SUPPLIED MATERIAL

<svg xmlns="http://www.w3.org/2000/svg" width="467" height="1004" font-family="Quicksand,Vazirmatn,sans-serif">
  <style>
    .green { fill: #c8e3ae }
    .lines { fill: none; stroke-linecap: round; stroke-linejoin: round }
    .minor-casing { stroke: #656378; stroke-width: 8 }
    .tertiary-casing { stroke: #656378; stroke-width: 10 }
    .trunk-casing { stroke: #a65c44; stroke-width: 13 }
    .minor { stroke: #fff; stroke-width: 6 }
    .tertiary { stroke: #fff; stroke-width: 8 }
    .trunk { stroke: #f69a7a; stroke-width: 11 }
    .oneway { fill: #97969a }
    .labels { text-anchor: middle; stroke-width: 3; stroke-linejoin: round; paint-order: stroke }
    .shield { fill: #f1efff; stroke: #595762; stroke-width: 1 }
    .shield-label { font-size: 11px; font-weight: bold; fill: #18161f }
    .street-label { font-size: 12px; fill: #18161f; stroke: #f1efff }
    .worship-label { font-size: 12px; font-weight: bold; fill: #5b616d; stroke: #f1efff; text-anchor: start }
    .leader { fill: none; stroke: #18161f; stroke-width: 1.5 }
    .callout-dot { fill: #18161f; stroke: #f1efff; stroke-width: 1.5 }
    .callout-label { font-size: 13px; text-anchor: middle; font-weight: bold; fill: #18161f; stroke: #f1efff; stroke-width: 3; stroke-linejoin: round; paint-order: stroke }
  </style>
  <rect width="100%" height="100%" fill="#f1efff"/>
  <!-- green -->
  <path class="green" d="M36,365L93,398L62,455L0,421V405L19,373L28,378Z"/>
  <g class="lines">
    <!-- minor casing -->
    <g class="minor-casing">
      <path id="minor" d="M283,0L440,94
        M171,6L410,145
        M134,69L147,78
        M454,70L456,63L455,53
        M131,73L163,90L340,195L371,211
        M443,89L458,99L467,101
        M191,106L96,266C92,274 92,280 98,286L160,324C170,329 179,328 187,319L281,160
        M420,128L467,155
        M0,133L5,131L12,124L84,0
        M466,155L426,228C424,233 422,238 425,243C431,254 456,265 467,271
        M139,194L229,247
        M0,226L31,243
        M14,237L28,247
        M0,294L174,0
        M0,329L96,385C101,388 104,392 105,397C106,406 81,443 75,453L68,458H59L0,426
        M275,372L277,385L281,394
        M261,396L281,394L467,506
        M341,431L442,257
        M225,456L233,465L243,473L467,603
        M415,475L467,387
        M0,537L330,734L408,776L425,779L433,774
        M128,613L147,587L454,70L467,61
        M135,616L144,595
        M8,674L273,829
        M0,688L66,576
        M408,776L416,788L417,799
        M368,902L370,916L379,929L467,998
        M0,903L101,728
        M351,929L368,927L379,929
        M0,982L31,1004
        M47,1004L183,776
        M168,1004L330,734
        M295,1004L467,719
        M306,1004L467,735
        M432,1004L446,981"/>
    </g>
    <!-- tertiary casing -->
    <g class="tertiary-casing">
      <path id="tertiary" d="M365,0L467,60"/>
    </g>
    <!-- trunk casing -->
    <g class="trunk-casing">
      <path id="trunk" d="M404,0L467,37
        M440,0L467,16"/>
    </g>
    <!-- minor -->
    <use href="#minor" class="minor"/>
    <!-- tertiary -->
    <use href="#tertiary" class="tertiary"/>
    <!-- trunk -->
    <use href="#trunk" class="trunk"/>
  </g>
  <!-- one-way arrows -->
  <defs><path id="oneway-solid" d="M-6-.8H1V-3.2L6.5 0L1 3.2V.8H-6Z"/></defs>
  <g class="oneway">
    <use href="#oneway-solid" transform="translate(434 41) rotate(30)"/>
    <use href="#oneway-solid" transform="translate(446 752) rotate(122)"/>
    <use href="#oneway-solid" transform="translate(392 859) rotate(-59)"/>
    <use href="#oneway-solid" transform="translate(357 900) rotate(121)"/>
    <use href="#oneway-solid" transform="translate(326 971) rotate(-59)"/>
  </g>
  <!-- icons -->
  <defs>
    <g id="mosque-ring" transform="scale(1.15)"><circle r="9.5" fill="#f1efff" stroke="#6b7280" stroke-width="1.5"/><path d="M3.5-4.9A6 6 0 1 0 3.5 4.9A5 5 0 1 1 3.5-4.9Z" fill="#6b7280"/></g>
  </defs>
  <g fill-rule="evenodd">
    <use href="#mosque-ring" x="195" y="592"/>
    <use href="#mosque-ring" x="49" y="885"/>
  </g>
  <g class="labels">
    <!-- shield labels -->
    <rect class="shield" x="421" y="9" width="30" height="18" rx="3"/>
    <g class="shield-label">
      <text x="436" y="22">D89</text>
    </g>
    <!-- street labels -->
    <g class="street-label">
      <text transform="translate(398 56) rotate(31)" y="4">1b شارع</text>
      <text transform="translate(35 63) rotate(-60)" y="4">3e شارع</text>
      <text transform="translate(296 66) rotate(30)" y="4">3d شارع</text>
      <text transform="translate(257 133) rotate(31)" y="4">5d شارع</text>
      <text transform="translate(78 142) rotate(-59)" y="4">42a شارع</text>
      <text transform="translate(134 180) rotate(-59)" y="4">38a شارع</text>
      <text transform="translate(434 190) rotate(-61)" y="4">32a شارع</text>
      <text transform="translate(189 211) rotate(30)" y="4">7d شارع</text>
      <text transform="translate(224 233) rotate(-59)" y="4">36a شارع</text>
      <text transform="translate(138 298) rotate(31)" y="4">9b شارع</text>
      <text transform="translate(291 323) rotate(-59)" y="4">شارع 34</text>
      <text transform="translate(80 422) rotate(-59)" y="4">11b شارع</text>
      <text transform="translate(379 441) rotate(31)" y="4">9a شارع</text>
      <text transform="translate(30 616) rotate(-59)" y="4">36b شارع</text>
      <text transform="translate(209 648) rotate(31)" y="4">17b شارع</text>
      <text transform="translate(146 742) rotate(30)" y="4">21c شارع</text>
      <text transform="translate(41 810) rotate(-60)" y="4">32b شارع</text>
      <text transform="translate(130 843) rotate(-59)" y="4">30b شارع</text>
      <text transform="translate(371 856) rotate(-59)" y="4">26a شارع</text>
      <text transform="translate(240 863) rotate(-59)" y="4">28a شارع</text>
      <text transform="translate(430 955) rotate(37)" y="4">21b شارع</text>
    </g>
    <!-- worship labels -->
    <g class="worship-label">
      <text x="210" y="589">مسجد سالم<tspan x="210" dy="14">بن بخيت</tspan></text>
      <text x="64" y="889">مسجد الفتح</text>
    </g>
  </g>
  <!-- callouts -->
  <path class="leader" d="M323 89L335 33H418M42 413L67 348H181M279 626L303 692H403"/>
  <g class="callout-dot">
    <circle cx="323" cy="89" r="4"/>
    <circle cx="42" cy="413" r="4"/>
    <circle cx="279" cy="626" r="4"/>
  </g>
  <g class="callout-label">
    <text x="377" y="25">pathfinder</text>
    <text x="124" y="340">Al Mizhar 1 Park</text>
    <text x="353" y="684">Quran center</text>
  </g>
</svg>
* * *
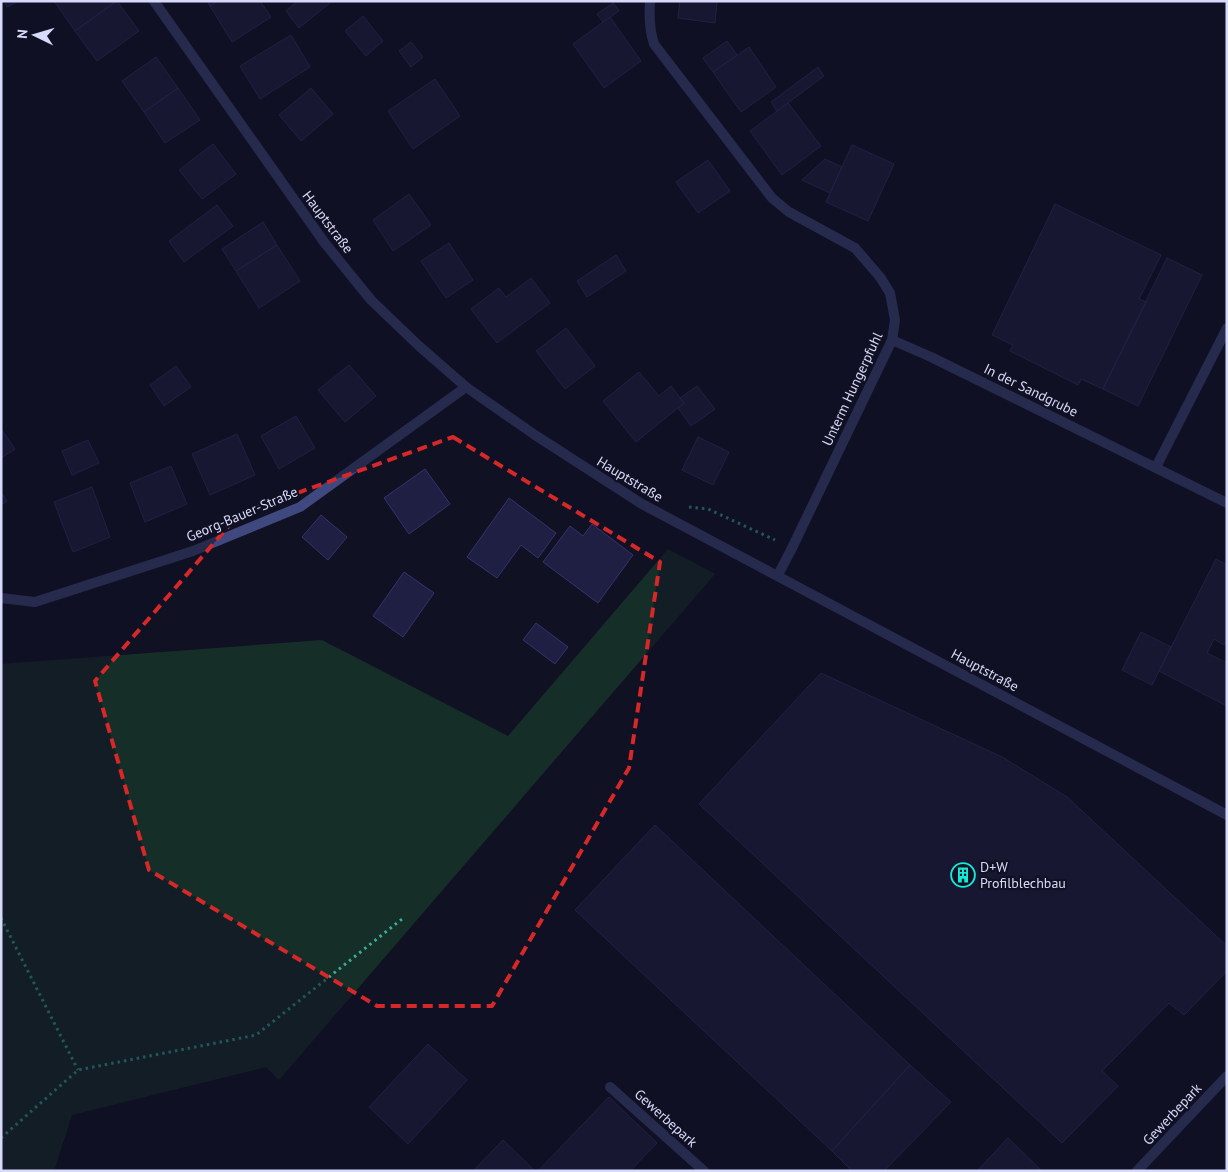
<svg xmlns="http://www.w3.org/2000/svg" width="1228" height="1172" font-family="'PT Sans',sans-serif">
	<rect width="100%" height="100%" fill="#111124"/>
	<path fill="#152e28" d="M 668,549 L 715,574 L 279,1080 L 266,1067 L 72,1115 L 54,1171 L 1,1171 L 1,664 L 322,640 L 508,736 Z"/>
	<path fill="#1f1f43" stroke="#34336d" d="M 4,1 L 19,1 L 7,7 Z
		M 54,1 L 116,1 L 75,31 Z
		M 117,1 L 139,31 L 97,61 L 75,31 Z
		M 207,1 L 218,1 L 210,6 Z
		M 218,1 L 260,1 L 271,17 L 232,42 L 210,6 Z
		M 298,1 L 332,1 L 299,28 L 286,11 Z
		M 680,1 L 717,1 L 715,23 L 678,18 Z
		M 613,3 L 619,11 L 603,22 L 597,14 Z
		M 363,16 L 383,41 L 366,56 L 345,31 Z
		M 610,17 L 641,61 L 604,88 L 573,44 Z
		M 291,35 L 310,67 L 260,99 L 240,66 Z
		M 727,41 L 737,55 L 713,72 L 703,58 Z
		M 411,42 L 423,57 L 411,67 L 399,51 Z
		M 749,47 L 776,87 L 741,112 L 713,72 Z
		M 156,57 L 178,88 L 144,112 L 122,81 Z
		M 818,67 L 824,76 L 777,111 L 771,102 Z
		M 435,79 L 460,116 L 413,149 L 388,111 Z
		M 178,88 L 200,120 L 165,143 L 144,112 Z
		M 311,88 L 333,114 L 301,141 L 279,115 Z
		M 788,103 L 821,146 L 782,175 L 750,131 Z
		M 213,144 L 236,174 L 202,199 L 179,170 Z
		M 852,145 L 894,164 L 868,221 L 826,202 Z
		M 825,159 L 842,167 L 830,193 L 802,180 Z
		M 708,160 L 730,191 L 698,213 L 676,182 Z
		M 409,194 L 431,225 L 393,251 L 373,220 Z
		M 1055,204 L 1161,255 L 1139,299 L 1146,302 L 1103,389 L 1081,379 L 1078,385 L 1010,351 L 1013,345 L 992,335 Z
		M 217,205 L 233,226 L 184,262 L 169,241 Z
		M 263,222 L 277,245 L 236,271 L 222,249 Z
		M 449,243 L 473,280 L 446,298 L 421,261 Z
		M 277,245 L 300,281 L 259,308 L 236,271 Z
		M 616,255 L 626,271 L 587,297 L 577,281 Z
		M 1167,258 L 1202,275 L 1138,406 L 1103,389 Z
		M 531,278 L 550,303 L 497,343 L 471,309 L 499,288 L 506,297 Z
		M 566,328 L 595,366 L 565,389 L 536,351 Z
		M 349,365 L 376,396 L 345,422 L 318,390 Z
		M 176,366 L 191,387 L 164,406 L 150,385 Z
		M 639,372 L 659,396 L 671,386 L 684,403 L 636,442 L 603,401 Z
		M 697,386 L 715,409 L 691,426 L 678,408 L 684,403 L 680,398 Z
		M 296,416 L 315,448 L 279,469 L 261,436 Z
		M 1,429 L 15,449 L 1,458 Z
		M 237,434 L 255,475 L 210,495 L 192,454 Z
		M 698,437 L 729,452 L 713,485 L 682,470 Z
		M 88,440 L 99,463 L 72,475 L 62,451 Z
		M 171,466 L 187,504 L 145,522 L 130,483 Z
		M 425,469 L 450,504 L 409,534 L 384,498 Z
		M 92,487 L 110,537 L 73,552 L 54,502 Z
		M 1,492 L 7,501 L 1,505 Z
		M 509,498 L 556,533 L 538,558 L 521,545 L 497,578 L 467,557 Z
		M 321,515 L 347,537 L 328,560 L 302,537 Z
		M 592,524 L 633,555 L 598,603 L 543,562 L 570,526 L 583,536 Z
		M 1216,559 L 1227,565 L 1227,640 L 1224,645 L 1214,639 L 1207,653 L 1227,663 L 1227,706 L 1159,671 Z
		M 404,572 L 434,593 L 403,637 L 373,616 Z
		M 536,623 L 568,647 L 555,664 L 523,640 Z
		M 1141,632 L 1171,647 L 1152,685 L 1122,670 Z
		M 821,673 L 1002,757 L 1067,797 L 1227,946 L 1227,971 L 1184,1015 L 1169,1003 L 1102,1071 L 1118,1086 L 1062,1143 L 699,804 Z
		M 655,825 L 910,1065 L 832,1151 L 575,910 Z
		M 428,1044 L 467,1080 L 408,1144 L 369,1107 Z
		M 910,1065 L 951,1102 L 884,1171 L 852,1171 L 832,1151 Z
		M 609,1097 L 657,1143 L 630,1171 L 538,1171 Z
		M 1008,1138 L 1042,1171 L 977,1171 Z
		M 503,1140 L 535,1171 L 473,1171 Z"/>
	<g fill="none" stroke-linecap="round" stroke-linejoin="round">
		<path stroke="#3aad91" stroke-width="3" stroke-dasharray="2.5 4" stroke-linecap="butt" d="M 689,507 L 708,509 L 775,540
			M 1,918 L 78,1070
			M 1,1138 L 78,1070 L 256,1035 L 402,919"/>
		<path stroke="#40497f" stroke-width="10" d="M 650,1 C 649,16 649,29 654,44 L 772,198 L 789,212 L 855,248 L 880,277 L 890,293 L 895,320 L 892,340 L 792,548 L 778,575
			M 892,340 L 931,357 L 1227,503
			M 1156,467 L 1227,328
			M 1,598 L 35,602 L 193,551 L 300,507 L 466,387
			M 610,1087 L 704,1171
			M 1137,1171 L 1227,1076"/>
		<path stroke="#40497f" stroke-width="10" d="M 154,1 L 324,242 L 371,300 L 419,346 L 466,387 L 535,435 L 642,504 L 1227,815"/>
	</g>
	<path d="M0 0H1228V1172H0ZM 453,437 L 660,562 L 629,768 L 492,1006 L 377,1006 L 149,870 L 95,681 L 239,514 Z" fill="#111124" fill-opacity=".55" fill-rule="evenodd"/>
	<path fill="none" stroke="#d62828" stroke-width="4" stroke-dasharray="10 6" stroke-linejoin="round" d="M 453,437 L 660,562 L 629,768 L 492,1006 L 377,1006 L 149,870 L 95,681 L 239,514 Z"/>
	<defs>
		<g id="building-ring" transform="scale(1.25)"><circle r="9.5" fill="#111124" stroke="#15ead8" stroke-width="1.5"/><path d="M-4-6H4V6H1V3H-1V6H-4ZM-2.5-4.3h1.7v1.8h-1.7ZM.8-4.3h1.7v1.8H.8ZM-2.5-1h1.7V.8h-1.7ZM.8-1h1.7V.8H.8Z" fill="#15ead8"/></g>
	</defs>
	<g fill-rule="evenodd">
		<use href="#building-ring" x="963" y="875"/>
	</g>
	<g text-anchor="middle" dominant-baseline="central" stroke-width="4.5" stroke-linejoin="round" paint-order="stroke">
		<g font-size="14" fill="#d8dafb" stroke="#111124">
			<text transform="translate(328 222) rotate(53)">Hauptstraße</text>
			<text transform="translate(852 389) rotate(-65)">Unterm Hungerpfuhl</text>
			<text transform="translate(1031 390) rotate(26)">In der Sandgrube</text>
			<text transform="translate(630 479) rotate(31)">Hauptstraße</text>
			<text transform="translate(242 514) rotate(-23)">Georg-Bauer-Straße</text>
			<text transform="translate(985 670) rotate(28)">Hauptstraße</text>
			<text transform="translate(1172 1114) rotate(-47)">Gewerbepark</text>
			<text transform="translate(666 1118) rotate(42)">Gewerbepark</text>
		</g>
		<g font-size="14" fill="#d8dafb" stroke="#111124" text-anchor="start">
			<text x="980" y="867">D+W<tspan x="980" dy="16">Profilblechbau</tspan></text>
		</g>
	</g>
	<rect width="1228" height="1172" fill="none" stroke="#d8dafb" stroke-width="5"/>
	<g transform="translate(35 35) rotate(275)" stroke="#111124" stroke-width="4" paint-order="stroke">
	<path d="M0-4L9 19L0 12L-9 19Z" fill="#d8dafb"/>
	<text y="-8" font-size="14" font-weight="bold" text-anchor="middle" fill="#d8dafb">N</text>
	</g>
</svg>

HOW TO COMPLETE THIS TASK
Return every line in the listing that contains the word "lines".

EXERCISE SOLUTION
    .lines { fill: none; stroke-linecap: round; stroke-linejoin: round }
  <g class="lines">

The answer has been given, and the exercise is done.